The policeman took a studio photograph from the inside pocket of his double-breasted coat and showed it to Flavia.
‘You know this person,’ he said.
She recognised Rodolfo’s flatmate immediately, although she had never seen him wearing a jacket and tie, but shook her head again. The intruder replaced the photograph and produced a shiny metal hip flask from which he took a long gurgling drink.
‘Sure you do,’ he said, wiping his lips. ‘Name’s Vincenzo. Vincenzo Amadori.’
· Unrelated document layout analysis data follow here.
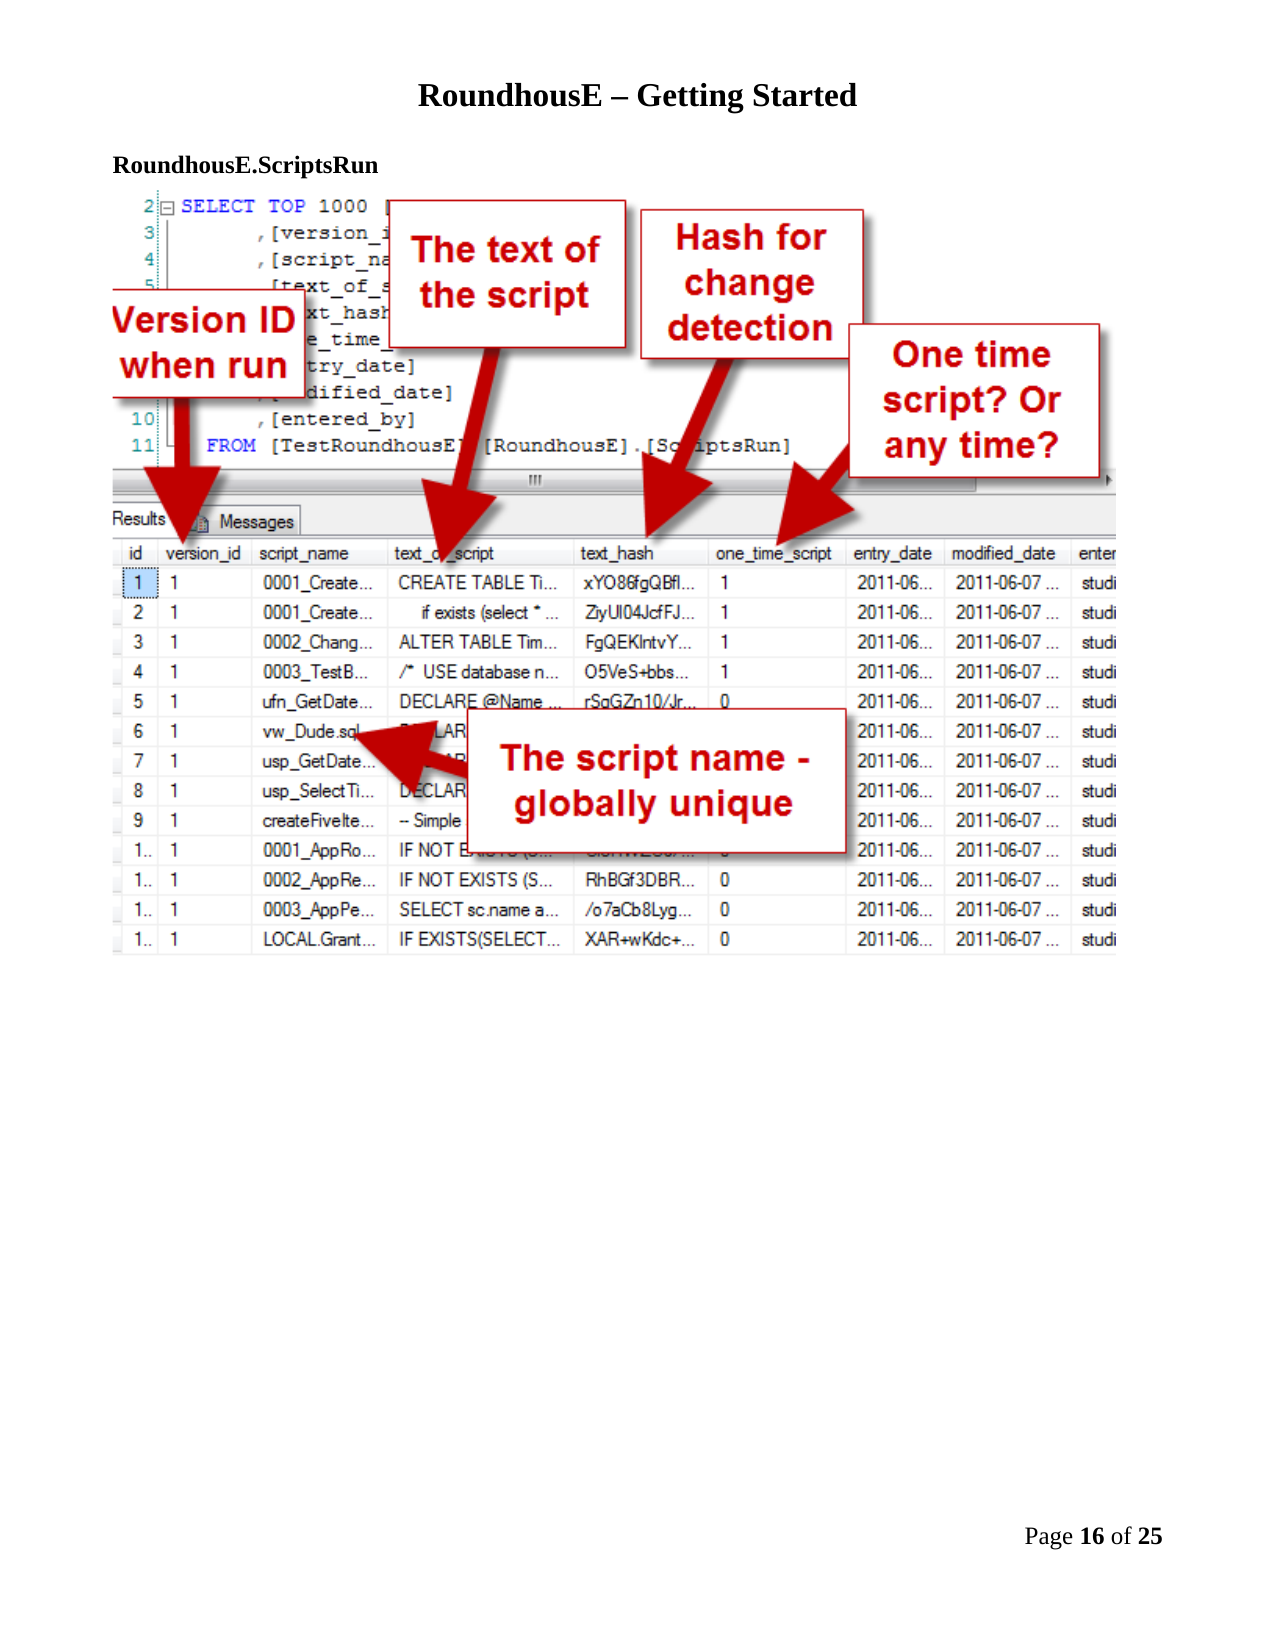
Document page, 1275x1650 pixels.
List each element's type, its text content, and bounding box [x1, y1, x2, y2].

picture [112, 189, 1116, 968]
subtitle RoundhousE.ScriptsRun [112, 150, 1162, 179]
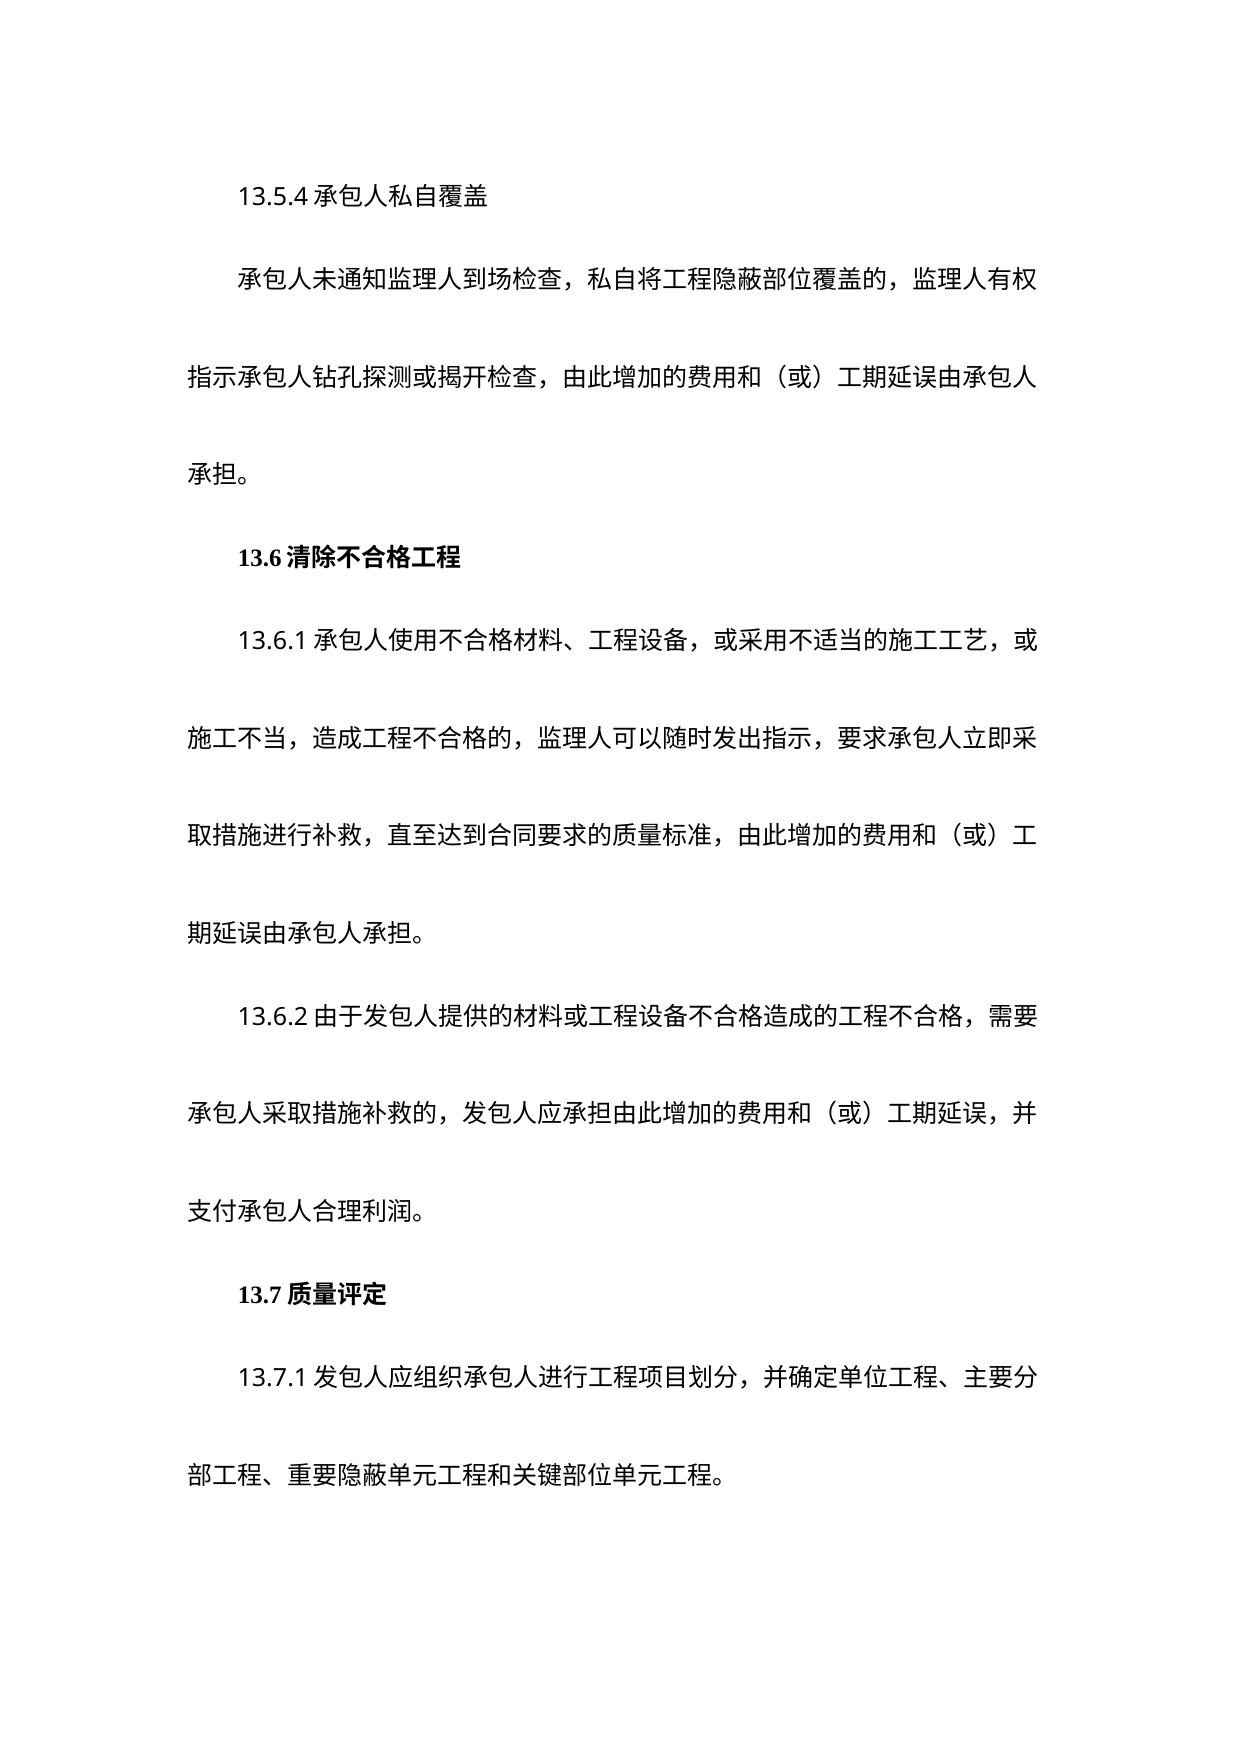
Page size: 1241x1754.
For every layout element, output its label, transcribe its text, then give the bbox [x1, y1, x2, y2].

text 13.5.4承包人私自覆盖 [187, 162, 1053, 227]
text 13.7.1发包人应组织承包人进行工程项目划分，并确定单位工程、主要分部工程、重要隐蔽单元工程和关键部位单元工程。 [187, 1343, 1053, 1506]
text 13.6清除不合格工程 [187, 523, 1053, 588]
text 13.6.1承包人使用不合格材料、工程设备，或采用不适当的施工工艺，或施工不当，造成工程不合格的，监理人可以随时发出指示，要求承包人立即采取措施进行补救，直至达到合同要求的质量标准，由此增加的费用和（或）工期延误由承包人承担。 [187, 606, 1053, 964]
text 13.6.2由于发包人提供的材料或工程设备不合格造成的工程不合格，需要承包人采取措施补救的，发包人应承担由此增加的费用和（或）工期延误，并支付承包人合理利润。 [187, 982, 1053, 1242]
text 承包人未通知监理人到场检查，私自将工程隐蔽部位覆盖的，监理人有权指示承包人钻孔探测或揭开检查，由此增加的费用和（或）工期延误由承包人承担。 [187, 245, 1053, 505]
text 13.7 质量评定 [187, 1260, 1053, 1325]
He swapped the flask for a packet of cigarettes from yet another pocket of his capacious coat.
‘Mind if I smoke?’
She shook her head again.
‘Want one?’
Her instinct was to refuse–tell nothing, take nothing–but a much older superstition reminded her that three denials brought bad luck. The packet was labelled Camels and the cigarette the man lit for her had a pleasant toasty flavour. American imports, she thought inconsequentially. Definitely the secret police. She decided to call him Dragos.
‘Sure you know him,’ the intruder insisted. ‘Number seventy-four Via Marsala, second floor at the back.’
Flavia realised that further evasion was in vain. Clearly she had been followed.
‘I am see him there I think,’ she declared in a laborious chant.
‘Hey, it talks as well!’ Dragos remarked with a jocular leer. ‘Tell me you mix a mean martini, darling, and you’ve got yourself a date. Actually, all you need to do is sit down and cross your legs.’
He looked around hopefully, but chairs were among the many items of furniture the room lacked.
‘You go there to see him?’ Dragos continued. ‘Or is it the other kid?’
‘The other.’
Asharp nod.
‘Smart girl. Strictly between you, me and anyone who may be listening in behind these cardboard walls, our little Prince Vince is bad news.’
‘I already know these. But he is not a prince I think.’
The secret
policeman’s attention had seemingly wandered again, this time to the electric hotplate that was the household’s only cooking facility. He walked over and sniffed the simmering sauce appreciatively.
‘Have you ever met any of his friends?’ he remarked in a tone of studied indifference.
‘Of this Vincenzo?’
‘The very same.’
Drago sucked at his cigarette.
‘He’s fallen into bad company, you see. His parents are very worried.’
‘My friend he is not bad company.’
‘Mattioli? No, he’s okay, for a student. But there’s this crew that Amadori hangs out with at football matches. They’re a different story.’
‘These I never see.’
‘Never, eh?’
Dragos picked up a spoon, dipped it into the pasta sauce and slurped down the contents, turning to Flavia with a patronising smirk that was abruptly wiped from his face. He dropped the spoon and clutched his throat, then doubled over and began bawling incoherently.
Flavia ran to the washbasin and filled the toothglass with water, but the sufferer had already grabbed a beaker of colourless fluid from a nearby shelf and downed it in one. The result was a series of piercing shrieks which blasted openings into that wing of the palace which the Princess had ordered to be abandoned and sealed up years before.